** PROVIDED PASSAGE follows **

Demo of Astronomical Interactive Data Analysis Techniques using IPython/Jupyter Notebooks and Ginga

This notebook shows examples of using an interactive Ginga viewer running in an HTML5 canvas with an IPython Notebook. You do not need a special widget set to run this, just an HTML5 compliant browser.

See NOTES at end for more info installation/requirements.

If you want to play with this stuff, download this notebook by the link in the upper RH corner. Save it with an "ipynb" extension.

There are two example FITS files used in this document. You can get them here and here. Put them in the same directory where you downloaded the notebook.



In [1]:

    
# Requirements:
from ginga.version import version
version

# Get ginga from github (https://github.com/ejeschke/ginga) or
#   pypi (https://pypi.python.org/pypi/ginga)
# Ginga documentation at: http://ginga.readthedocs.org/en/latest/









    Out[1]:





'2.5.20160322122203'



In [3]:

    
# setup
from ginga.web.pgw import ipg
# Set this to True if you have a non-buggy python OpenCv bindings--it greatly speeds up some operations
use_opencv = False

server = ipg.make_server(host='localhost', port=9914, use_opencv=use_opencv)



In [4]:

    
# Start viewer server
# IMPORTANT: if running in an IPython/Jupyter notebook, use the no_ioloop=True option
server.start(no_ioloop=True)

** End of PROVIDED PASSAGE **
** RECORDED INFORMATION follows **

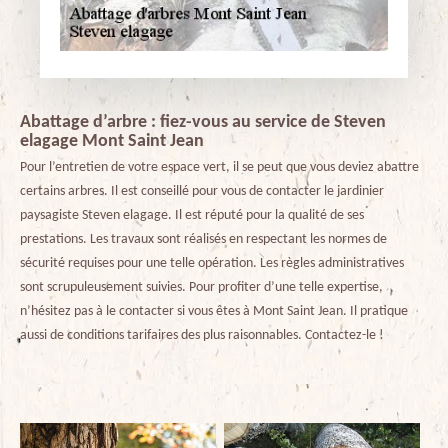
Abattage d’arbre : fiez-vous au service de Steven
elagage Mont Saint Jean
Pour l’entretien de votre espace vert, il se peut que vous deviez abattre
certains arbres. Il est conseillé pour vous de contacter le jardinier
paysagiste Steven elagage. Il est réputé pour la qualité de ses
prestations. Les travaux sont réalisés en respectant les normes de
sécurité requises pour une telle opération. Les règles administratives
sont scrupuleusement suivies. Pour profiter d’une telle expertise,
n’hésitez pas à le contacter si vous êtes à Mont Saint Jean. Il pratique
aussi de conditions tarifaires des plus raisonnables. Contactez-le !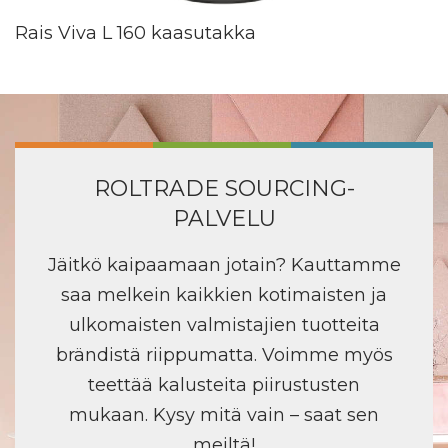
Rais Viva L 160 kaasutakka
ROLTRADE SOURCING-
PALVELU
Jäitkö kaipaamaan jotain? Kauttamme
saa melkein kaikkien kotimaisten ja
ulkomaisten valmistajien tuotteita
brändistä riippumatta. Voimme myös
teettää kalusteita piirustusten
mukaan. Kysy mitä vain – saat sen
meiltä!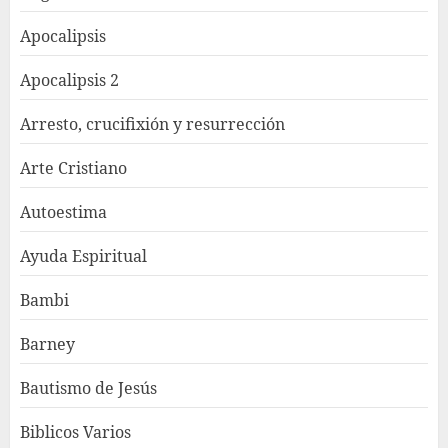
Apocalipsis
Apocalipsis 2
Arresto, crucifixión y resurrección
Arte Cristiano
Autoestima
Ayuda Espiritual
Bambi
Barney
Bautismo de Jesús
Biblicos Varios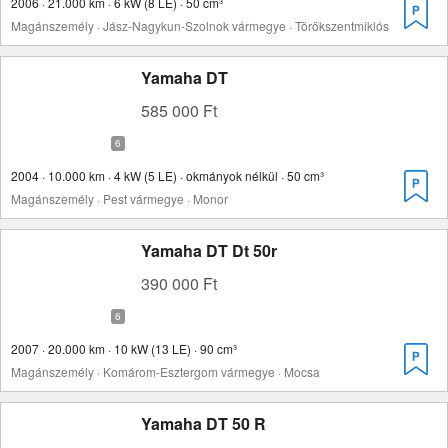
2006 · 21.000 km · 6 kW (8 LE) · 50 cm³
Magánszemély · Jász-Nagykun-Szolnok vármegye · Törökszentmiklós
Yamaha DT
585 000 Ft
2004 · 10.000 km · 4 kW (5 LE) · okmányok nélkül · 50 cm³
Magánszemély · Pest vármegye · Monor
Yamaha DT Dt 50r
390 000 Ft
2007 · 20.000 km · 10 kW (13 LE) · 90 cm³
Magánszemély · Komárom-Esztergom vármegye · Mocsa
Yamaha DT 50 R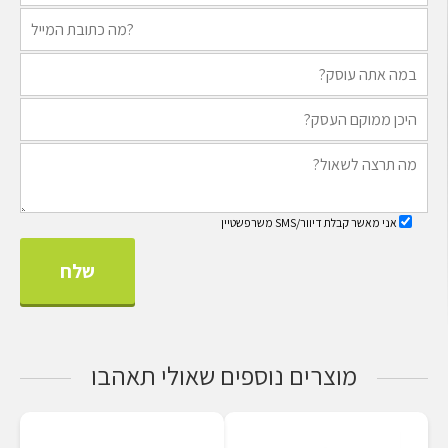
אני מאשר קבלת דיוור/SMS משרפשטיין
מוצרים נוספים שאולי תאהבו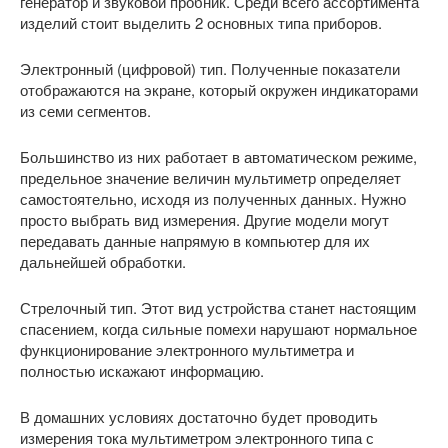
генератор и звуковой пробник. Среди всего ассортимента
изделий стоит выделить 2 основных типа приборов.
Электронный (цифровой) тип. Полученные показатели
отображаются на экране, который окружен индикаторами
из семи сегментов.
Большинство из них работает в автоматическом режиме,
предельное значение величин мультиметр определяет
самостоятельно, исходя из полученных данных. Нужно
просто выбрать вид измерения. Другие модели могут
передавать данные напрямую в компьютер для их
дальнейшей обработки.
Стрелочный тип. Этот вид устройства станет настоящим
спасением, когда сильные помехи нарушают нормальное
функционирование электронного мультиметра и
полностью искажают информацию.
В домашних условиях достаточно будет проводить
измерения тока мультиметром электронного типа с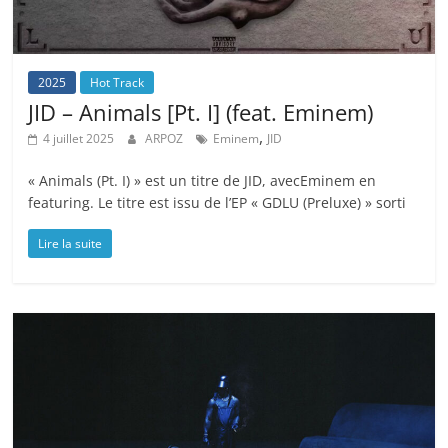
2025
Hot Track
JID – Animals [Pt. I] (feat. Eminem)
,
4 juillet 2025
ARPOZ
Eminem
JID
« Animals (Pt. I) » est un titre de JID, avecEminem en
featuring. Le titre est issu de l’EP « GDLU (Preluxe) » sorti
Lire la suite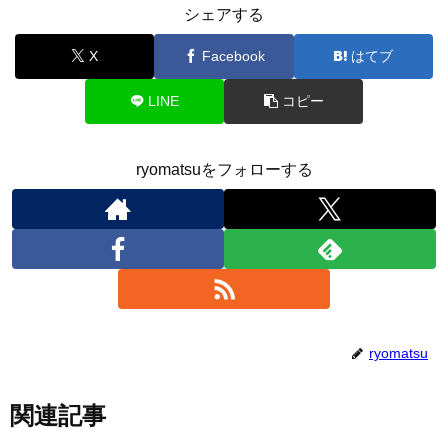
シェアする
X
Facebook
はてブ
LINE
コピー
ryomatsuをフォローする
ryomatsu
関連記事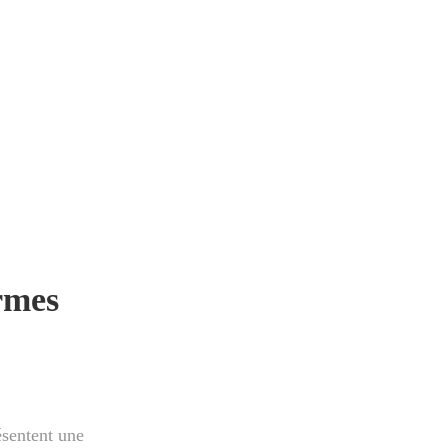
rmes
sentent une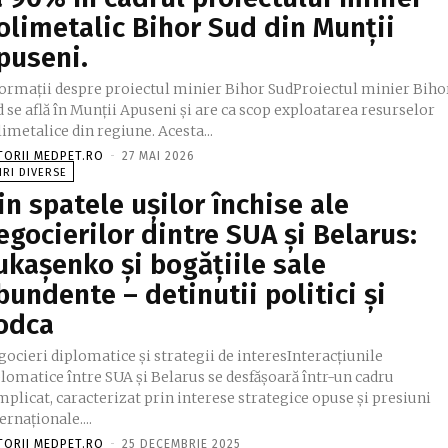
olimetalic Bihor Sud din Munții
puseni.
formații despre proiectul minier Bihor SudProiectul minier Biho
 se află în Munții Apuseni și are ca scop exploatarea resurselor
imetalice din regiune. Acesta...
TORII MEDPET.RO
-
27 MAI 2026
IRI DIVERSE
in spatele ușilor închise ale
egocierilor dintre SUA și Belarus:
ukașenko și bogățiile sale
bundente – detinutii politici și
odca
ocieri diplomatice și strategii de interesInteracțiunile
lomatice între SUA și Belarus se desfășoară într-un cadru
plicat, caracterizat prin interese strategice opuse și presiuni
ernaționale....
TORII MEDPET.RO
-
25 DECEMBRIE 2025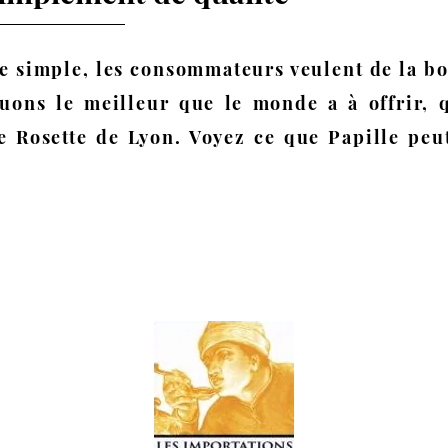
ée simple, les consommateurs veulent de la b
uons le meilleur que le monde a à offrir, qu
e Rosette de Lyon. Voyez ce que Papille peut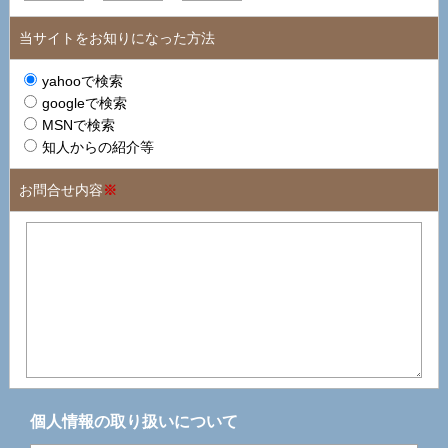
当サイトをお知りになった方法
yahooで検索
googleで検索
MSNで検索
知人からの紹介等
お問合せ内容
※
個人情報の取り扱いについて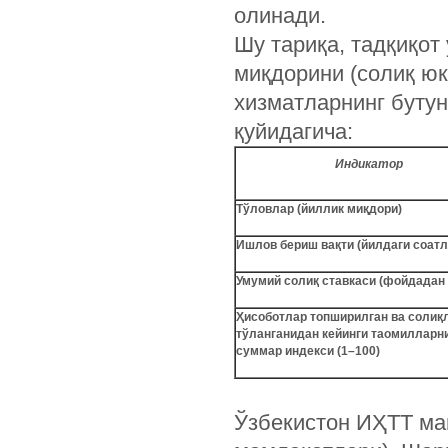
олинади.
Шу тариқа, тадқиқот
миқдорини (солиқ юк
хизматларнинг бутун
қуйидагича:
Индикатор
Тўловлар (йиллик миқдори)
Ишлов бериш вақти (йилдаги соатл
Умумий солиқ ставкаси (фойдадан
Ҳисоботлар топширилган ва солиқ
тўланганидан кейинги таомилларн
суммар индекси (1–100)
Ўзбекистон ИҲТТ ма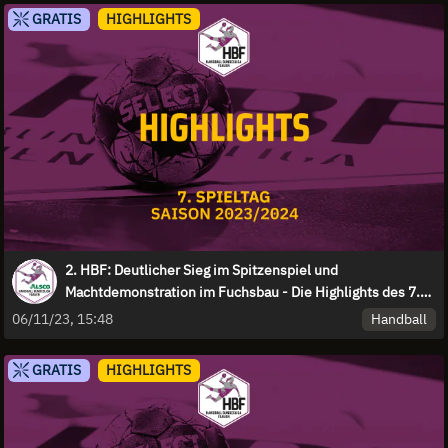
GRATIS
HIGHLIGHTS
2. HBF: Deutlicher Sieg im Spitzenspiel und
Machtdemonstration im Fuchsbau - Die Highlights des 7.
Spieltags
Handball
06/11/23, 15:48
GRATIS
HIGHLIGHTS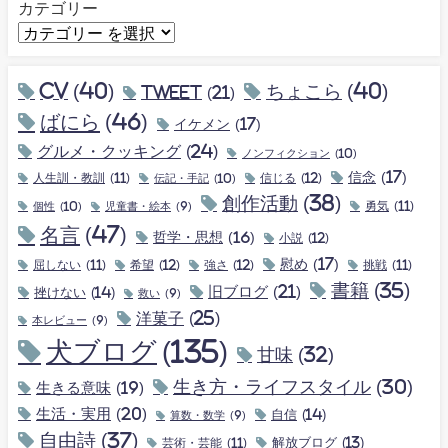
カテゴリー
CV
(40)
ちょこら
(40)
tweet
(21)
ばにら
(46)
イケメン
(17)
グルメ・クッキング
(24)
ノンフィクション
(10)
信念
(17)
人生訓・教訓
(11)
伝記・手記
(10)
信じる
(12)
創作活動
(38)
個性
(10)
勇気
(11)
児童書・絵本
(9)
名言
(47)
哲学・思想
(16)
小説
(12)
慰め
(17)
屈しない
(11)
希望
(12)
強さ
(12)
挑戦
(11)
書籍
(35)
旧ブログ
(21)
挫けない
(14)
救い
(9)
洋菓子
(25)
本レビュー
(9)
犬ブログ
(135)
甘味
(32)
生き方・ライフスタイル
(30)
生きる意味
(19)
生活・実用
(20)
自信
(14)
算数・数学
(9)
自由詩
(37)
解放ブログ
(13)
芸術・芸能
(11)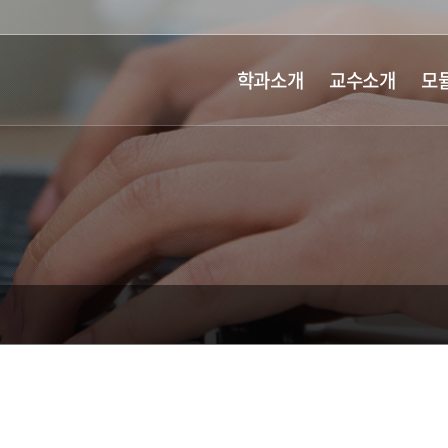
학과소개
교수소개
모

** End of RECORDED INFORMATION **

Write the next part of the Ginga notebook demo, picking up after its last line. The items are not needed here.

In [5]:

    
# Get a viewer
# This will get a handle to the viewer v1 = server.get_viewer('v1')
v1 = server.get_viewer('v1')



In [6]:

    
# where is my viewer
v1.url









    Out[6]:





'http://localhost:9914/app?id=v1'

NOTE: open the link that was printed in the cell above in a new window to get the viewer.
You can open as many of these viewers as you want--just keep a handle to it and use a different name for each unique one.

Keyboard/mouse bindings in the viewer window: http://ginga.readthedocs.org/en/latest/quickref.html



In [7]:

    
# Load an image into the viewer
# (change the path to where you downloaded the sample images, or use your own)
v1.load('camera.fits')



In [8]:

    
# Capture the viewer screen
v1.show()









    Out[8]:

Now set a pan position by shift-clicking somewhere in the viewer window.



In [9]:

    
# Let's get the pan position we just set
dx, dy = v1.get_pan()
dx, dy









    Out[9]:





(1370.96, 2741.7)



In [10]:

    
# Getting values from the FITS header is also easy
img = v1.get_image()
hdr =img.get_header()
hdr['OBJECT']









    Out[10]:





'M27'



In [11]:

    
# What are the coordinates of the pan position?
# This uses astropy.wcs under the hood if you have it installed
img.pixtoradec(dx, dy)









    Out[11]:





(299.6432661914551, 22.843428453228956)



In [12]:

    
# Set cut level algorithm to use
v1.set_autocut_params('zscale', contrast=0.25)
# Auto cut levels on the image
v1.auto_levels()



In [13]:

    
# Let's do an example of the two-way interactivity
# First, let's add a drawing canvas
canvas = v1.add_canvas()



In [14]:

    
# delete all objects on the canvas
canvas.delete_all_objects()
# set the drawing parameters
canvas.set_drawtype('point', color='orange')

Now, in the Ginga window, draw a point using the right mouse button (if you only have one mouse button (e.g. Mac) press and release spacebar, then click and drag)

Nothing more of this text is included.